§ EXERCISE TASK 1
List each named speaker in the earnings call transcript, together with the title shown after that speaker's name.
§ EXERCISE TASK 2
Give as a JSON list of strings the lines of the records that run from their first line through the line containing "family: Lauraceae", with one string per line, blank lines omitted, and no other lines.

-- START OF PROVIDED TEXT --

Bart Brookman - President & CEO
And Steve, I do believe the XRLs we've got a weighting towards the second half of the year, if I remember correctly.
Steve Berman - Analyst
Perfect. Thanks, Bart. Thanks, Scott.
Operator
Welles Fitzpatrick, Johnson Rice.
Welles Fitzpatrick - Analyst
Jump to the Delaware, if we could just talk about the midstream side for a little bit, that 100% owned and op system that you all have, are the third-party volumes on that, is that mainly just royalty owners or do you have other competitors going through that system?
Lance Lauck - EVP, Corporate Development & Strategy
On the midstream side of the Delaware Basin, the volumes we currently have going through it are primarily equity volumes that we have from our Company. Obviously part of the volumes going through that are the royalty volumes as well.
So one of the things we think about as we continue to grow and expand the midstream system here is the opportunities to bring on additional third-party volumes into our system. So that's something that we are very much focused on and we will continue to think about going forward. That is what we said today on wells.
Welles Fitzpatrick - Analyst
Okay, perfect. And then another in the same area. I think you guys were looking at picking up some 3D over the Grisham fault. Have you done that yet and has it shown you anything that might shift your understanding of how that plays out?

-- END OF PROVIDED TEXT --
-- START OF DATA LISTING --

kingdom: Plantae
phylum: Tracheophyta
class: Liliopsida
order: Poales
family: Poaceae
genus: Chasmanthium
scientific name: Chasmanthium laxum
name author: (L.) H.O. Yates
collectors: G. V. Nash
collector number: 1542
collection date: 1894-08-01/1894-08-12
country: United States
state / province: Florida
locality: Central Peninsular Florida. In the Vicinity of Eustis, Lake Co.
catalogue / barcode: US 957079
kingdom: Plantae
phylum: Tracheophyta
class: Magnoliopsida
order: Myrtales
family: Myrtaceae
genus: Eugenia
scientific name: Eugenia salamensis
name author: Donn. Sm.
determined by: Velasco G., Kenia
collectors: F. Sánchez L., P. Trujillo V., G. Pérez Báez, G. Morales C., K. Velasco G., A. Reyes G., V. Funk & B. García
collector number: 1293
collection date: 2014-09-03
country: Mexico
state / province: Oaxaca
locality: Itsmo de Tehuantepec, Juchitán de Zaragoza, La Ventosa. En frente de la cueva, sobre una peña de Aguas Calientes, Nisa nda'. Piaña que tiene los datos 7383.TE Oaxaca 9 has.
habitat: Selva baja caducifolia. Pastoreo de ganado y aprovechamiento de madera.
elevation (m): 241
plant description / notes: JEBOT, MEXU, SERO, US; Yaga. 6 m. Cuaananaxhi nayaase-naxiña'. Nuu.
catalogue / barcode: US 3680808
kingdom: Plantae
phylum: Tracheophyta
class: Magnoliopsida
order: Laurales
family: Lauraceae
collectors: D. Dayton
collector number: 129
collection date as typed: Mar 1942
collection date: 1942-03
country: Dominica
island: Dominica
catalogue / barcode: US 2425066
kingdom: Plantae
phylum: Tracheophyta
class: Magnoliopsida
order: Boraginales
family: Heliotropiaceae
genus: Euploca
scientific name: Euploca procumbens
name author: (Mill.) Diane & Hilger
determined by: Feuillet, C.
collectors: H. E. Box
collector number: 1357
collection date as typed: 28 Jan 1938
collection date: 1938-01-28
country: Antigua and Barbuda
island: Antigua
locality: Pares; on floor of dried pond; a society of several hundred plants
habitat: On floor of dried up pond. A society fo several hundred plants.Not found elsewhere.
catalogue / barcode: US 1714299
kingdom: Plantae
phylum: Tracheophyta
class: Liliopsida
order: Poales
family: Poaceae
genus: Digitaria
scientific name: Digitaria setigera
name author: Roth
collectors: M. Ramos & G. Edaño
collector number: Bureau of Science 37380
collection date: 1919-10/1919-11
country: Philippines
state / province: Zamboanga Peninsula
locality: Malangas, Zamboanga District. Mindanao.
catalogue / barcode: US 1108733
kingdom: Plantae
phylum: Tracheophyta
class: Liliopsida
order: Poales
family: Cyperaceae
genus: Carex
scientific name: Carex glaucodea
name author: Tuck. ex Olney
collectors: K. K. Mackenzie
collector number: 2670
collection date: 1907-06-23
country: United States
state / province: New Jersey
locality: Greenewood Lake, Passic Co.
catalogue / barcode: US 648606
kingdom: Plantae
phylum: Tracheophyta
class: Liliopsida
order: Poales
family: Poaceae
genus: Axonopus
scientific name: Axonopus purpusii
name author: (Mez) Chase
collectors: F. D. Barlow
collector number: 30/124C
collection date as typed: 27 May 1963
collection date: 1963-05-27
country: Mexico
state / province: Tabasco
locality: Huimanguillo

-- END OF DATA LISTING --

§ TASK SOLUTION 1
- Bart Brookman: President & CEO
- Steve Berman: Analyst
- Welles Fitzpatrick: Analyst
- Lance Lauck: EVP, Corporate Development & Strategy

§ TASK SOLUTION 2
[
  "kingdom: Plantae",
  "phylum: Tracheophyta",
  "class: Liliopsida",
  "order: Poales",
  "family: Poaceae",
  "genus: Chasmanthium",
  "scientific name: Chasmanthium laxum",
  "name author: (L.) H.O. Yates",
  "collectors: G. V. Nash",
  "collector number: 1542",
  "collection date: 1894-08-01/1894-08-12",
  "country: United States",
  "state / province: Florida",
  "locality: Central Peninsular Florida. In the Vicinity of Eustis, Lake Co.",
  "catalogue / barcode: US 957079",
  "kingdom: Plantae",
  "phylum: Tracheophyta",
  "class: Magnoliopsida",
  "order: Myrtales",
  "family: Myrtaceae",
  "genus: Eugenia",
  "scientific name: Eugenia salamensis",
  "name author: Donn. Sm.",
  "determined by: Velasco G., Kenia",
  "collectors: F. Sánchez L., P. Trujillo V., G. Pérez Báez, G. Morales C., K. Velasco G., A. Reyes G., V. Funk & B. García",
  "collector number: 1293",
  "collection date: 2014-09-03",
  "country: Mexico",
  "state / province: Oaxaca",
  "locality: Itsmo de Tehuantepec, Juchitán de Zaragoza, La Ventosa. En frente de la cueva, sobre una peña de Aguas Calientes, Nisa nda'. Piaña que tiene los datos 7383.TE Oaxaca 9 has.",
  "habitat: Selva baja caducifolia. Pastoreo de ganado y aprovechamiento de madera.",
  "elevation (m): 241",
  "plant description / notes: JEBOT, MEXU, SERO, US; Yaga. 6 m. Cuaananaxhi nayaase-naxiña'. Nuu.",
  "catalogue / barcode: US 3680808",
  "kingdom: Plantae",
  "phylum: Tracheophyta",
  "class: Magnoliopsida",
  "order: Laurales",
  "family: Lauraceae"
]